First off, yay! that this sounds like it's all going to work out and that nothing particularly bad is going on.

It's great that all you mefites automatically assumed that everyone in Malawi (or any other 3rd world country) is corrupt and hostile and you can buy your way out of a bind. Obviously Freaking out was not the answer. Your fiance should have paid attention to her papers/receipts. The authorities weren't holding her hostage, they were doing their jobs, so why the hell would they accept a bribe. Jeeez.

I would really love to have the luxury of this sort of self righteous indignation. I'd love to live in a world where I could safely assume that everyone has the best of intentions and could be counted on to be "just doing their jobs" when they pull you out of your hotel room at 3 am for having a visa that is 5 days overdue.
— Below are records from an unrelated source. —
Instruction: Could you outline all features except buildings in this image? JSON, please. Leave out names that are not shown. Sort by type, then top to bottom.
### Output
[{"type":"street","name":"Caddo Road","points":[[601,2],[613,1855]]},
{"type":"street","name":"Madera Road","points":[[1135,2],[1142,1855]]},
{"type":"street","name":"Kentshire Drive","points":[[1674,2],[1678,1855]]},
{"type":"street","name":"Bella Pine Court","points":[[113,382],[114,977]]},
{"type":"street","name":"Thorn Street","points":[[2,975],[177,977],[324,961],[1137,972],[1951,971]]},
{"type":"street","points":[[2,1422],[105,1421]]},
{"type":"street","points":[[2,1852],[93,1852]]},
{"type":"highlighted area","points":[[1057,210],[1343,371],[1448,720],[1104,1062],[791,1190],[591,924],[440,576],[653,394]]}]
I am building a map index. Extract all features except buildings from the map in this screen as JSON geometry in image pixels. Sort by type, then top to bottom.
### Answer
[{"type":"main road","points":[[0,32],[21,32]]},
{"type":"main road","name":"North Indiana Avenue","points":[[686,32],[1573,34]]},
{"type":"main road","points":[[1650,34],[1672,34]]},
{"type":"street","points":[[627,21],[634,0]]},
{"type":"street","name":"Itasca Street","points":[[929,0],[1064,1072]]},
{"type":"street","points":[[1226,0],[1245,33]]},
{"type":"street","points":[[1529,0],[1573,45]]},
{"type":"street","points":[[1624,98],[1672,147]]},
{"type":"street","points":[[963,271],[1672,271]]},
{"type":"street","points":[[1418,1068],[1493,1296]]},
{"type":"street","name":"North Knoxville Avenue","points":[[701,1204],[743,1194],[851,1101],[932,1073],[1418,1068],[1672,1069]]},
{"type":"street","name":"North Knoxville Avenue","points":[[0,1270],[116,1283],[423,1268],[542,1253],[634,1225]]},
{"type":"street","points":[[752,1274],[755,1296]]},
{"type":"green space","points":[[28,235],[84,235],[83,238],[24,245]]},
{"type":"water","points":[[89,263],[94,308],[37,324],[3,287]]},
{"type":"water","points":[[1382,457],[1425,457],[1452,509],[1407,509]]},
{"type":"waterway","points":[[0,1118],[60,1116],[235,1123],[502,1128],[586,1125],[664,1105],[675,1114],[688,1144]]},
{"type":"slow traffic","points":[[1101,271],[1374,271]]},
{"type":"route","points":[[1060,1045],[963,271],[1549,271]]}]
One where ex pats are never targeted, where charges are never made up, where human rights abuses don't happen, where truth, justice and liberty are the norm and not the exception.

The thing is for a good deal of the people in this world, this is just not reality. Their governments are partly or largely corrupt. Bribery is understood as just being part of the cost of doing business. Penalties are severe. Enforcement is discriminatory. Due process largely non existent. Now this is not a reflection on the people of that country, but on the government that exploits them. The kind of oversight and transparency that exists in the western world is basically non existent in many countries. Now just stop for a second and think, the US is hardly without its due process and human rights abuses. Imagine what it would be like if we had minimal infrastructure, no oversight, no checks and balances, etc etc.

So of course you pay bribes. You do whatever the hell you need to do. You go to another country, you are playing by their rules. It isn't racist. It isn't imperialistic. It's just reality.

(I am not talking about Malawi here, I've never been there and I have absolutely no idea what their justice system is like.)